Bonifacia sonreía a unos y a otros pero, al mismo tiempo, se mordía los labios y, a intervalos regulares, una expresión distinta volvía a su rostro y lo abatía, unos segundos empañaba su mirada y agitaba su boca con un leve temblor, y luego desaparecía y sus ojos sonreían de nuevo. El pueblo despertaba ya, había cristianos reunidos en la tienda de Paredes, la vieja sirvienta de don Fabio barría la terraza de la Gobernación y, bajo las capironas, pasaban aguarunas jóvenes y viejos en dirección al río, con pértigas y arpones. El sol encendía los techos de yarina.
– Sería bueno partir de una vez, sargento -dijo Pintado-. Mejor pasar el pongo ahora, después habrá más viento.
– Óyeme primero y después dices no -dijo Bonifacia-. Al menos, deja que te explique.
– Mejor nunca hagas planes -dijo Lalita-. Después, si no salen es peor. Piensa sólo en lo que está pasando en el momento, Bonifacia.
– Ya le he dicho y él está de acuerdo -dijo Bonifacia-. Me dará un sol cada semana, y yo haré trabajos para la gente, ¿no ves que las madres me enseñaron a coser? ¿Pero no se la robarán? Tiene que pasar por tantas manos, a lo mejor no te llega.
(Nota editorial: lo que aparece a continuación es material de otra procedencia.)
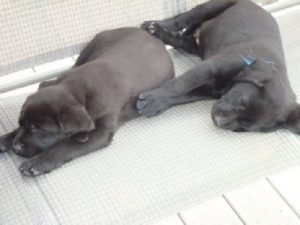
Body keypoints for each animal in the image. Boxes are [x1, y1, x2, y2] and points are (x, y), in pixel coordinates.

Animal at [0, 27, 173, 176]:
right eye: (21, 123)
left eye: (37, 129)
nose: (15, 147)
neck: (77, 92)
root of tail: (149, 34)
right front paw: (6, 138)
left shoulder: (102, 131)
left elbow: (66, 145)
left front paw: (37, 163)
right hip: (87, 51)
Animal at [137, 0, 300, 134]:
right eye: (242, 100)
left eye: (244, 126)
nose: (219, 122)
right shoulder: (211, 67)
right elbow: (181, 84)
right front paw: (153, 99)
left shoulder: (209, 91)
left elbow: (183, 96)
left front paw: (156, 103)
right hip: (212, 6)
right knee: (182, 19)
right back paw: (156, 28)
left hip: (196, 46)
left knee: (182, 40)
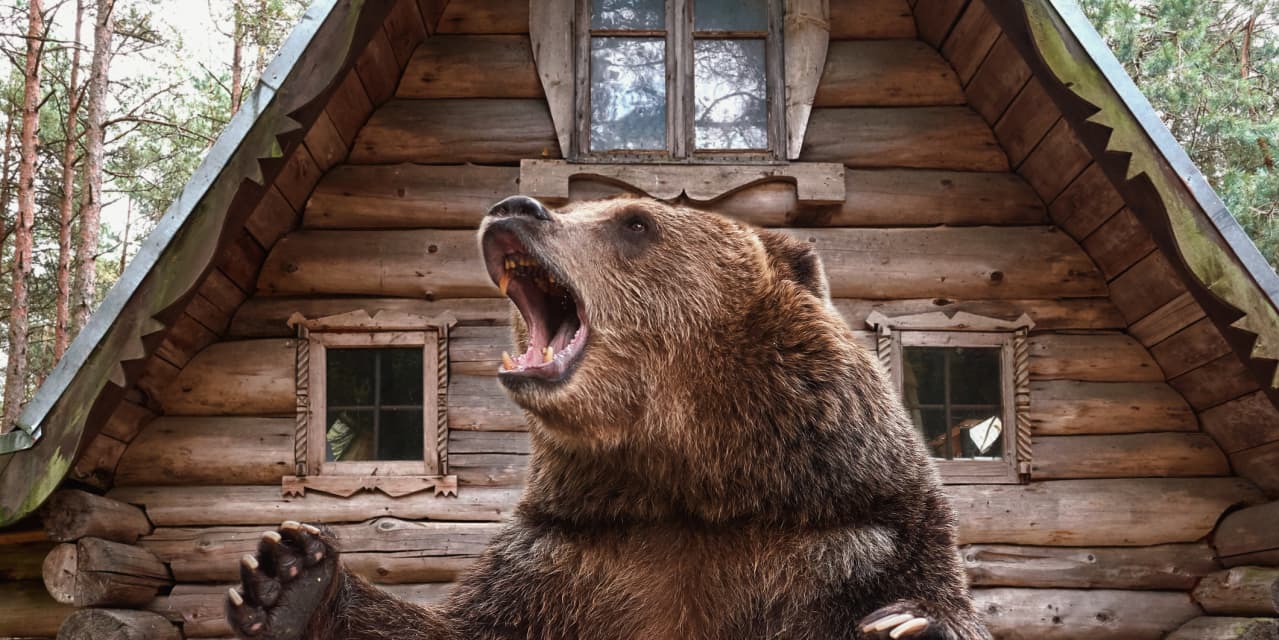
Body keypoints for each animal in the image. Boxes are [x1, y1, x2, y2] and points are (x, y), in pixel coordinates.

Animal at [226, 195, 991, 640]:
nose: (513, 206)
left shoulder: (857, 536)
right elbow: (456, 628)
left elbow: (923, 601)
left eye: (634, 221)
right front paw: (289, 578)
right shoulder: (569, 557)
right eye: (578, 203)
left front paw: (909, 628)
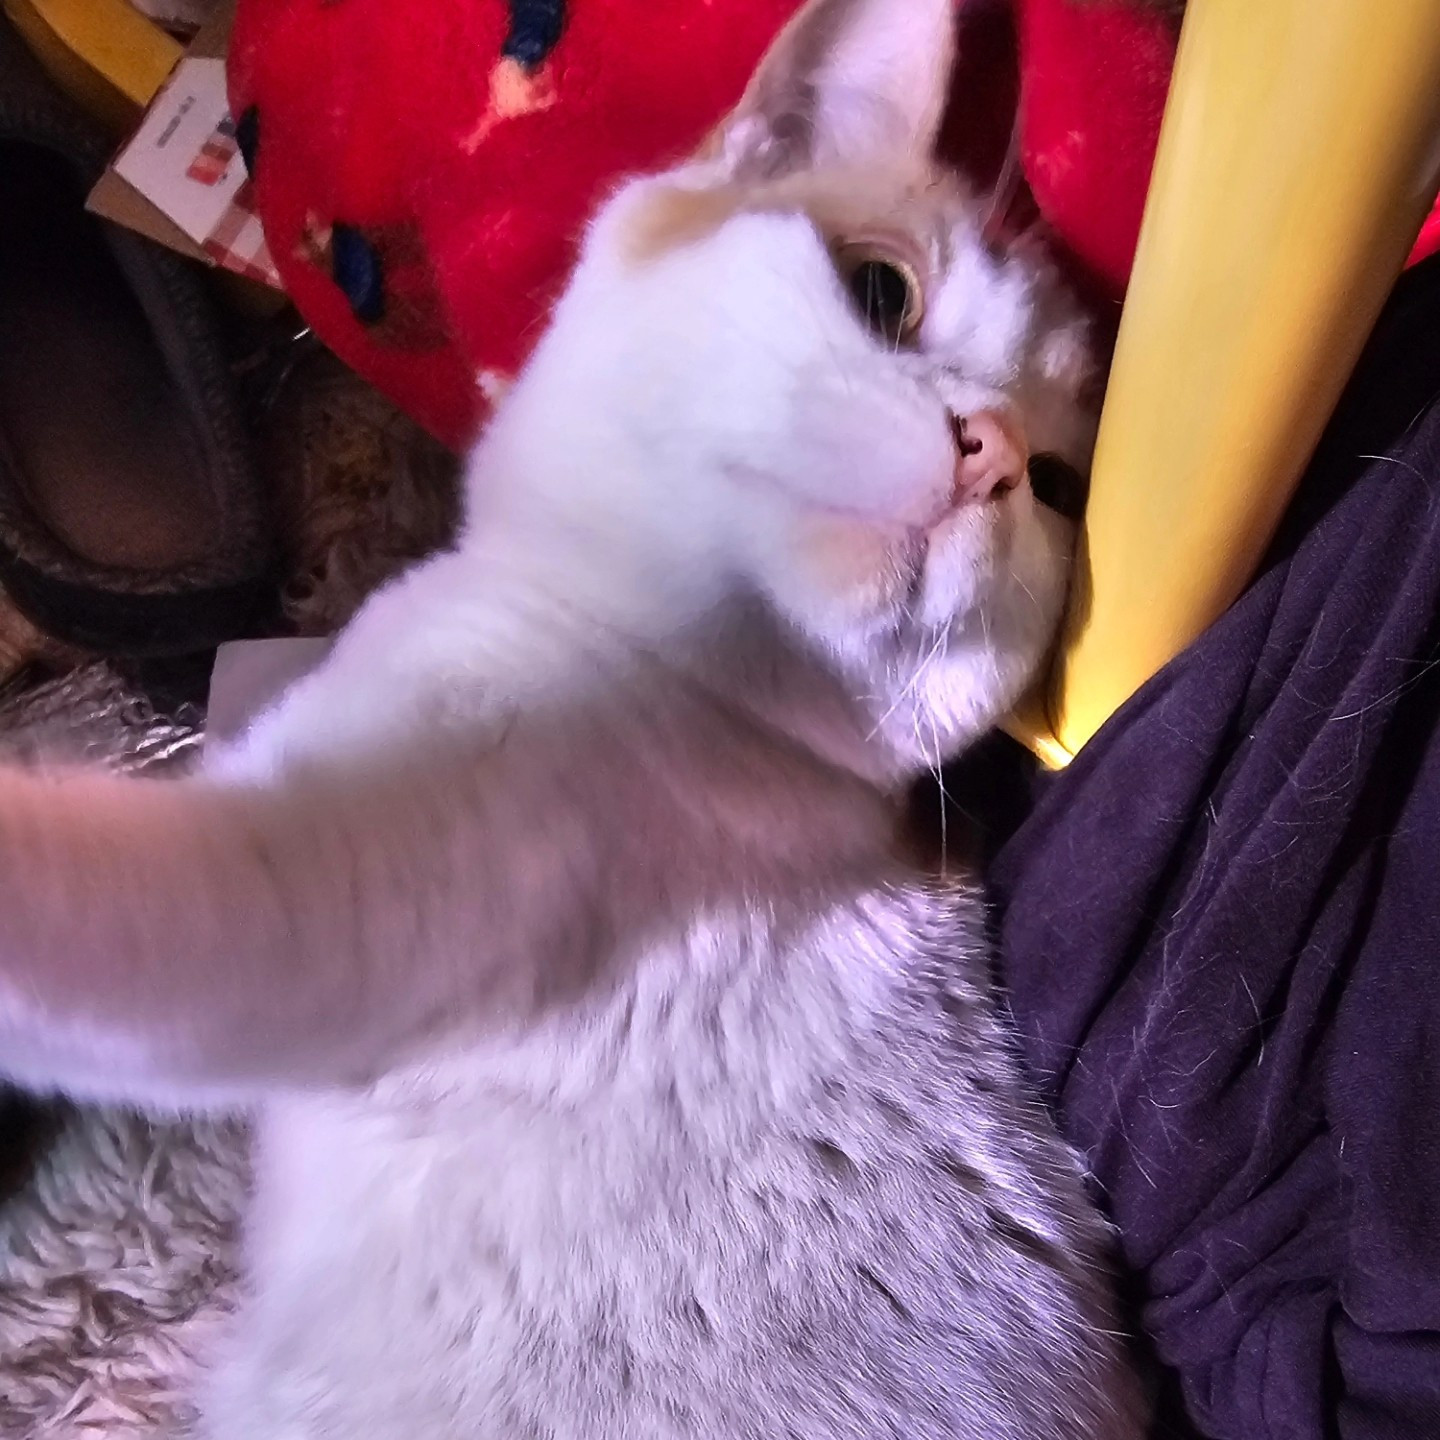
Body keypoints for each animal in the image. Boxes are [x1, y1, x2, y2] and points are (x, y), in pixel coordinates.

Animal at [0, 0, 1146, 1434]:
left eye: (1055, 487)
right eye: (886, 293)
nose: (990, 451)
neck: (681, 687)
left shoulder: (315, 907)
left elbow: (117, 914)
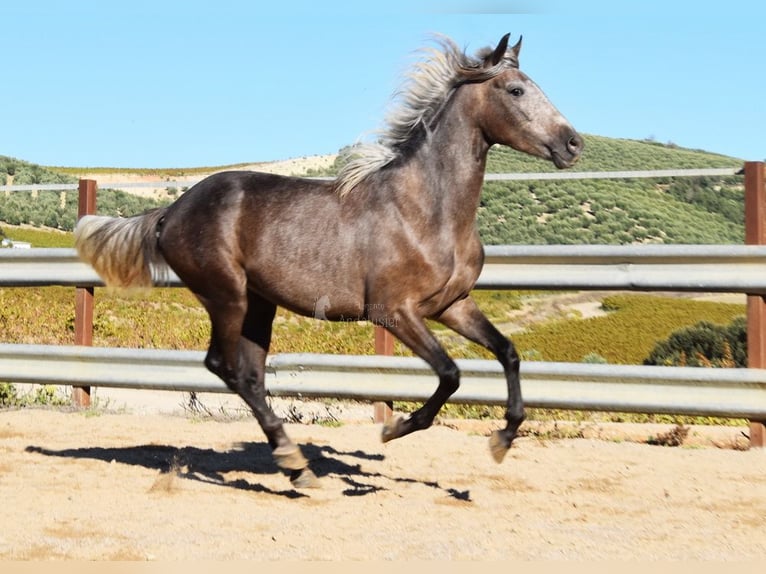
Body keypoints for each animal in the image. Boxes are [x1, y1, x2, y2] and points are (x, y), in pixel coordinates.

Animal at [76, 33, 584, 488]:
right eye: (516, 90)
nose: (573, 144)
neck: (426, 210)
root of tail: (171, 211)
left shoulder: (452, 305)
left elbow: (508, 352)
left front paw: (503, 438)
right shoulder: (393, 311)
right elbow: (450, 374)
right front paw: (393, 429)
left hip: (260, 303)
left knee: (252, 374)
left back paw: (295, 464)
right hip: (226, 295)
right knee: (225, 366)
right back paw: (291, 460)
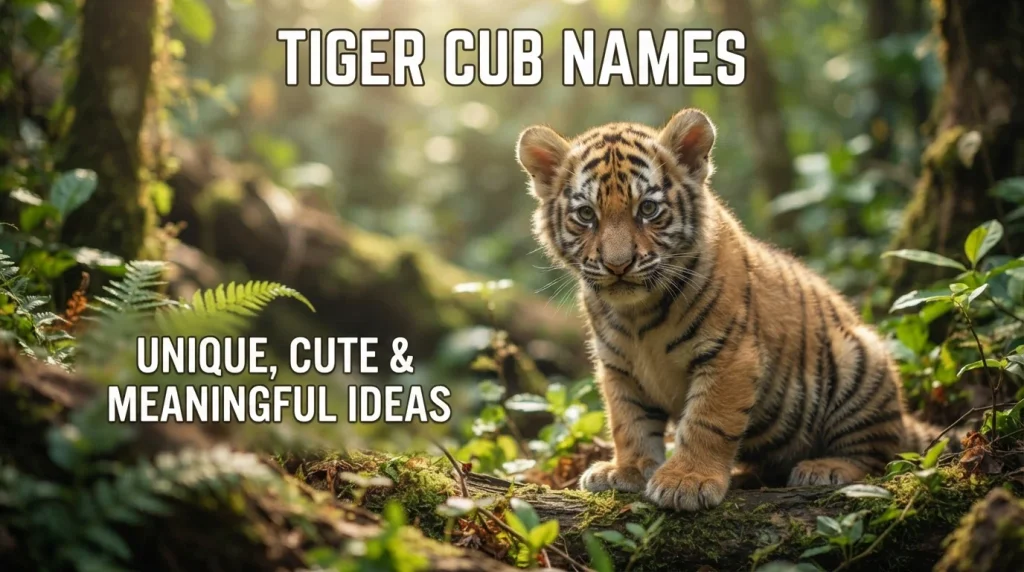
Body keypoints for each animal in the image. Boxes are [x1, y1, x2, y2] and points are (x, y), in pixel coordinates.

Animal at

– No quiero que me mandes -dijo Lalita-. Para qué necesito plata.
– Pero ya se me ocurrió la manera -dijo Bonifacia, tocándose la cabeza-. Se la mandaré a las madres, ¿quién se va a atrever a robarles a ellas? Y las madres te la darán a ti.
– A pesar de las ganas que uno tiene de irse, siempre da un poco de tristeza -dijo el sargento-. A mí me ha dado ahorita, muchachos, por primera vez. Uno se encariña con los lugares, aunque valgan poca cosa.
La brisa se había transformado en viento y las copas de los árboles más altos inclinaban sus plumeros, los mecían sobre los árboles pequeños. Allá arriba, la puerta de la residencia se abrió, la silueta oscura de una madre salió apresurada y, mientras cruzaba el patio en dirección a la capilla, el viento hinchaba su hábito, lo encrespaba como una ola. Los Paredes habían salido a la puerta de su cabaña y, acodados en la baranda, miraban el embarcadero, hacían adiós.
– Es humano, mi sargento -dijo el Oscuro-. Tanto tiempo aquí, y, además, casado con una de aquí. Se comprende que le dé un poco de pena. A usted le dará más, señora.
– Gracias por todo, mi teniente -dijo el sargento-. Si puedo servirle de algo en Piura, ya sabe, estoy a sus órdenes para cualquier cosa. ¿Cuándo estará usted en Lima?
– Dentro de un mes, más o menos -dijo el teniente-. Tengo que ir a Iquitos antes, a liquidar este asunto. Que te vaya bien en tu tierra, cholo, de repente te caigo por ahí un día de ésos.
– Guárdate mejor la plata para cuando tengas hijos -dijo Lalita-. Adrián decía al otro mes comenzamos, y en seis meses habrá para un motor nuevo. Y nunca ahorramos ni un centavo. Pero él no gastaba casi nada, todo era para la comida y los hijos.
– Y entonces podrás ir a Iquitos -dijo Bonifacia-. Haz que las madres te guarden la plata que voy a mandarte, hasta que haya bastante para el pasaje. Entonces irás a verlo.